En marge des projections du festival international du court métrage à Clermont-Ferrand, une vingtaine d’acteurs du secteur – venus de République tchèque, de Grèce, de Suède, de Belgique ou encore de Croatie – ont participé à un atelier consacré à l’évaluation des risques et à la promotion de la santé et de la sécurité au travail sur les tournages.

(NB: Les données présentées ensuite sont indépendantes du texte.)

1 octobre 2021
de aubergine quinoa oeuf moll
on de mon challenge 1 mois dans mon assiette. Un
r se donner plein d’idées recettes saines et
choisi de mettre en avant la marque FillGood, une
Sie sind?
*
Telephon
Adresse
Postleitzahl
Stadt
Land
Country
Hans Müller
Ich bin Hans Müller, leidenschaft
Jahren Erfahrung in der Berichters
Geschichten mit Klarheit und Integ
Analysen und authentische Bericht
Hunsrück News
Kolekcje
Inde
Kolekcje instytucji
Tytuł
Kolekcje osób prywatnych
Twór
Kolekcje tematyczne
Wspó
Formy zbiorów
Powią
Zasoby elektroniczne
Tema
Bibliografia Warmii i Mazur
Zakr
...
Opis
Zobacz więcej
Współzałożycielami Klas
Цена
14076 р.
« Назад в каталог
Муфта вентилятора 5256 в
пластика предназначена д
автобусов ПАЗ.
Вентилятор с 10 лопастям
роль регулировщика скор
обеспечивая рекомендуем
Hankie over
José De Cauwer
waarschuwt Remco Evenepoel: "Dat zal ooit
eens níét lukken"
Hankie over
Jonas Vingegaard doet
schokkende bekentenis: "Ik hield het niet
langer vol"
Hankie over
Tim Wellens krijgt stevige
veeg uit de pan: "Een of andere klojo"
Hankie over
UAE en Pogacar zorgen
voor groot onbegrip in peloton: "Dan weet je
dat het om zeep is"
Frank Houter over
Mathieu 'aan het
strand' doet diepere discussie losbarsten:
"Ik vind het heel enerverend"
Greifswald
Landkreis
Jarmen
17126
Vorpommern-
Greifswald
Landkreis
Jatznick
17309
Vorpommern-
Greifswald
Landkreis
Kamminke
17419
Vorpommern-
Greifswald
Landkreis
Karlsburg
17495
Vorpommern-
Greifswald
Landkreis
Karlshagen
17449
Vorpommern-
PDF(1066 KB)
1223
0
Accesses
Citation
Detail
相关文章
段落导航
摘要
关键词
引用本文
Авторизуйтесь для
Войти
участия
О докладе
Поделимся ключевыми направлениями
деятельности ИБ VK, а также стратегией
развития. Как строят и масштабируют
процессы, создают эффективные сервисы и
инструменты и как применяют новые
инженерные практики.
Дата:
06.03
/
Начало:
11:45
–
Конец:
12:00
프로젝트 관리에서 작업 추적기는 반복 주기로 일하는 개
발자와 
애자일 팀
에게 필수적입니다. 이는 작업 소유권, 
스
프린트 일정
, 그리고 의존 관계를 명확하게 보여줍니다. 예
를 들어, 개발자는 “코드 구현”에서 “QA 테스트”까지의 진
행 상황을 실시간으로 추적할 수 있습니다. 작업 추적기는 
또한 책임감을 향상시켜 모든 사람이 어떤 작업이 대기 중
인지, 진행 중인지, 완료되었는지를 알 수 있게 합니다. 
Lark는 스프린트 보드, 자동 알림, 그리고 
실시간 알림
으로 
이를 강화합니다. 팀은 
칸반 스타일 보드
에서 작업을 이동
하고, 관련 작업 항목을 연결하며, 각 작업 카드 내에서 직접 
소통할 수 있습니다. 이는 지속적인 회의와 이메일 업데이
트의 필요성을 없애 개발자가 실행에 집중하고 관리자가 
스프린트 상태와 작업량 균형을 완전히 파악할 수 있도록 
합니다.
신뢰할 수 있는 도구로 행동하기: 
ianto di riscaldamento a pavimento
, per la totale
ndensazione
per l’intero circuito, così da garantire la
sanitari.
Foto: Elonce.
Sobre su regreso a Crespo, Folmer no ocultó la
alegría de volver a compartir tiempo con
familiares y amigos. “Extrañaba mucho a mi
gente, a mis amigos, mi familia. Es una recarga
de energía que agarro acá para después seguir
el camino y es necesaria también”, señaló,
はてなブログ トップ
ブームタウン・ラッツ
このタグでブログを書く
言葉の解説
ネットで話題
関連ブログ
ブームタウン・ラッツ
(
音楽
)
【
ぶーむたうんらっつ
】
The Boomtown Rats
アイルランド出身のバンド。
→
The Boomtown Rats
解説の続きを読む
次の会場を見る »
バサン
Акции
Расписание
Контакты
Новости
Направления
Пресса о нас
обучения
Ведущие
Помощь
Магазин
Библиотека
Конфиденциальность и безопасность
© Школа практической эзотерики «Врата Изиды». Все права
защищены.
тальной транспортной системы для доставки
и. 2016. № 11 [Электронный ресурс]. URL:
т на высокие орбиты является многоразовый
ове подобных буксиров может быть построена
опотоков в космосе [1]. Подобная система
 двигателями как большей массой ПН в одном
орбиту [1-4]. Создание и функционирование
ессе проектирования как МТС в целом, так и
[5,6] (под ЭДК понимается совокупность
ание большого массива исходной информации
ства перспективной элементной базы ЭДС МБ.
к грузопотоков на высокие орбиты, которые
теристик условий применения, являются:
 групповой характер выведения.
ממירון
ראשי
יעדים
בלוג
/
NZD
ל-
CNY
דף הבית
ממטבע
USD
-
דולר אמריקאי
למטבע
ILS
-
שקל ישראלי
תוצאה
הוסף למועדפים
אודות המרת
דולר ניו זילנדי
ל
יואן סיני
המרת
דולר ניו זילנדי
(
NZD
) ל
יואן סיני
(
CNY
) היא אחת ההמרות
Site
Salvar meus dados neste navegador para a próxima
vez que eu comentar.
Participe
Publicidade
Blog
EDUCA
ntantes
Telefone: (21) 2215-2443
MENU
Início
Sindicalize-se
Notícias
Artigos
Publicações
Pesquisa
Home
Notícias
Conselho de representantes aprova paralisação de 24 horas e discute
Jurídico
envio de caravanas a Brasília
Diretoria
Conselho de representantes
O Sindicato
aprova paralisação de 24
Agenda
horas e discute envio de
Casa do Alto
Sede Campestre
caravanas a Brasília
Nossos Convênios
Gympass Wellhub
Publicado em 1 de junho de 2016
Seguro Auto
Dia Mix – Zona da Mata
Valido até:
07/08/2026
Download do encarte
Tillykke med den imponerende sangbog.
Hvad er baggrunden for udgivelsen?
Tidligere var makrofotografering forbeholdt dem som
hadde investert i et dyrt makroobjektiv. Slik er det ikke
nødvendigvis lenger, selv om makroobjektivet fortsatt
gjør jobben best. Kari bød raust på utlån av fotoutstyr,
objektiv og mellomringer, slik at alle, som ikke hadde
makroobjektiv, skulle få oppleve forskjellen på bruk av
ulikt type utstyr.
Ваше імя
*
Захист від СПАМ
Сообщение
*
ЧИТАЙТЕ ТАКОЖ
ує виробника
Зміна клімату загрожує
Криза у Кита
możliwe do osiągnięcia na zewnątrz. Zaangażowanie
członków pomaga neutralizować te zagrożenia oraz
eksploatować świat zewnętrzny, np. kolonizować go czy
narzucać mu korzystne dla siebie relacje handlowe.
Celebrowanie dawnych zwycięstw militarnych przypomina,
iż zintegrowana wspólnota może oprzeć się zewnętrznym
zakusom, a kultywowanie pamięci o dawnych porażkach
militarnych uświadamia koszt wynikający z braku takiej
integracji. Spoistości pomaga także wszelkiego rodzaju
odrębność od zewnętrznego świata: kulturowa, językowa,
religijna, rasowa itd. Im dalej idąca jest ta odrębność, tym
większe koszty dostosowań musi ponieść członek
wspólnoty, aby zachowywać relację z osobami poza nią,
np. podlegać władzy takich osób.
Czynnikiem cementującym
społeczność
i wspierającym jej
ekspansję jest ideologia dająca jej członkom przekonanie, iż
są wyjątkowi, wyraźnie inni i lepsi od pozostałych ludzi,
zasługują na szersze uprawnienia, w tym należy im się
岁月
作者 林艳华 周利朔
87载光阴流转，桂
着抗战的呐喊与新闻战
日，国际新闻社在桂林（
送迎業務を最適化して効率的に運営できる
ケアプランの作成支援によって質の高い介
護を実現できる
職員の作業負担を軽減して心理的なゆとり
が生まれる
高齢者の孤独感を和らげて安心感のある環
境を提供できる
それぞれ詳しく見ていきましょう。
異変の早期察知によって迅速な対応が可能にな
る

Les échanges ont mis en lumière des situations contrastées en Europe. « Chez nous, la plupart des producteurs semblent ignorer ce que sont les risques professionnels, regrette Miroslav Vlček, représentant d’une plate-forme tchèque pour la production audiovisuelle durable. Le seul moment où ces questions sont abordées sérieusement, c’est lors de coproductions avec des équipes françaises, qui ont intégré l’obligation de prévenir les risques sur un tournage. »
L'organisation française de la prévention : un modèle
En Grèce, la fragilisation du secteur depuis la crise de 2008 continue de peser sur les conditions de travail. « La loi impose la présence d’un responsable sécurité sur les tournages, explique Dimitra Zigkaris, scénographe et membre du syndicat grec des techniciens de l’audiovisuel. Mais il n’existe ni formation spécifique ni certification. Il arrive ainsi qu’un responsable sécurité, issu du BTP, intervienne sur un plateau, sans connaissance des risques propres à nos métiers. »
Face à ces constats, l’organisation française de la prévention dans l’audiovisuel apparaît comme un modèle. Le secteur dispose en effet de deux commissions paritaires dédiées : le CCHSCT Cinéma et le CCHSCT Audiovisuel, réunissant représentants des employeurs et des salariés. « La prévention des risques fait l’objet d’un consensus, ce qui a permis des avancées notables ces dernières années », souligne Yoann Goujon, acteur et représentant CGT du syndicat français des artistes interprètes.
Les travaux ont notamment porté sur les violences sexuelles et sexistes (VSS), avec l’élaboration d’un guide de prévention et la définition du rôle de coordinateur d’intimité. Depuis 2025, toute personne travaillant sur un long métrage doit suivre une formation de sensibilisation aux VSS.
La protection des mineurs a également été renforcée : limitation accrue du temps de travail des enfants acteurs et obligation de recourir à un responsable enfant spécifiquement formé. Autre spécificité française présentée lors de l’atelier : le document unique d’évaluation des risques professionnels (DUERP), pierre angulaire de la démarche de prévention. « Structurer la prévention à travers un outil comme le DUERP nous permettrait d’avancer, réagit Miroslav Vlček. Les demandes des équipes, notamment relatives aux coordinateurs d’intimité, poussent déjà les producteurs à faire évoluer leurs pratiques. »
L’atelier a également été l’occasion de présenter OiRA (Online interactive Risk Assessment), un outil numérique créé par l’INRS, en lien avec les CCHSCT du secteur, pour accompagner les entreprises dans l’évaluation de leurs risques professionnels et l’élaboration d’un plan d’action. Il est disponible en libre-service directement en ligne.
OiRA, un levier français puis européen
« Il existe un OiRA européen en anglais, que l’on retrouve sur le site de l’EU-Osha, dédié aux productions audiovisuelles et actuellement en cours de mise à jour pour mieux intégrer certains risques, comme les VSS », indique Daphné Tepper, directrice politique de la branche médias, divertissements et arts à la fédération syndicale UNI Europa. Plusieurs pays l’ont décliné au niveau national afin de l’adapter à leur cadre réglementaire.
La France s’est engagée dans cette voie. « Nous avons limité le nombre de modules à sept, afin de proposer une démarche simplifiée, précise Olivier Le Berre, responsable du programme TPE à l’INRS. Nous avons également choisi de ne pas multiplier les rappels réglementaires pour recentrer l’utilisateur sur l’identification des risques et la construction d’un plan d’action. »
Testé en séance par les participants, l’outil a suscité un vif intérêt. Plusieurs représentants nationaux se sont interrogés sur les modalités de déploiement d’une version adaptée à leur pays. Preuve que, dans un secteur marqué par la mobilité des équipes et la diversité des statuts, la structuration de la prévention constitue désormais un enjeu partagé à l’échelle européenne.